=== Begin Enclosure ===
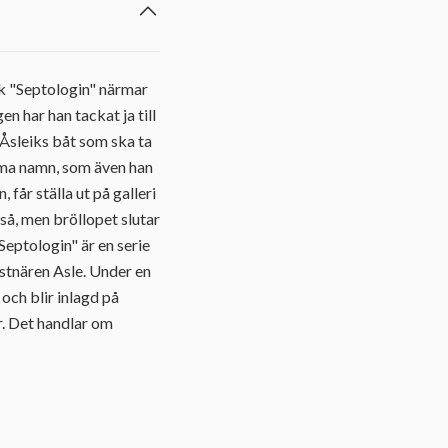
rk "Septologin" närmar
en har han tackat ja till
 Åsleiks båt som ska ta
amma namn, som även han
får ställa ut på galleri
kså, men bröllopet slutar
Septologin" är en serie
stnären Asle. Under en
 och blir inlagd på
r. Det handlar om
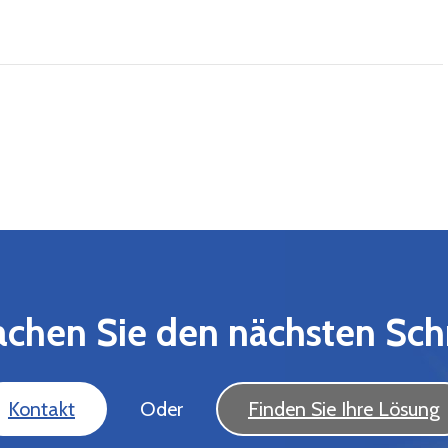
chen Sie den nächsten Schr
Kontakt
Oder
Finden Sie Ihre Lösung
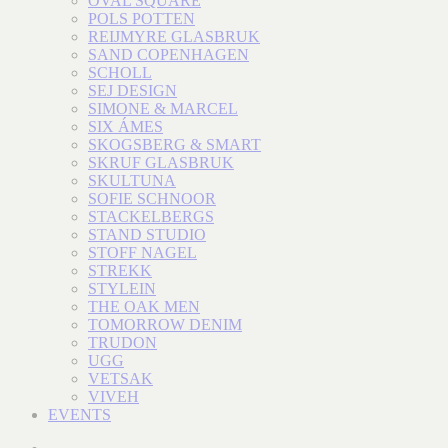
OVAL SQUARE
POLS POTTEN
REIJMYRE GLASBRUK
SAND COPENHAGEN
SCHOLL
SEJ DESIGN
SIMONE & MARCEL
SIX ÁMES
SKOGSBERG & SMART
SKRUF GLASBRUK
SKULTUNA
SOFIE SCHNOOR
STACKELBERGS
STAND STUDIO
STOFF NAGEL
STREKK
STYLEIN
THE OAK MEN
TOMORROW DENIM
TRUDON
UGG
VETSAK
VIVEH
EVENTS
=== End Enclosure ===
## [Brief]
Update the rows from the first one through the line that has "Finden Sie Ihre Lösung", replacing "Kontakt" with "Contact" and leaving everything else the same. Leave the pictures out.

## [Answer below]
rk "Septologin" närmar
en har han tackat ja till
 Åsleiks båt som ska ta
amma namn, som även han
får ställa ut på galleri
kså, men bröllopet slutar
Septologin" är en serie
stnären Asle. Under en
 och blir inlagd på
r. Det handlar om
chen Sie den nächsten Schr
Contact
Oder
Finden Sie Ihre Lösung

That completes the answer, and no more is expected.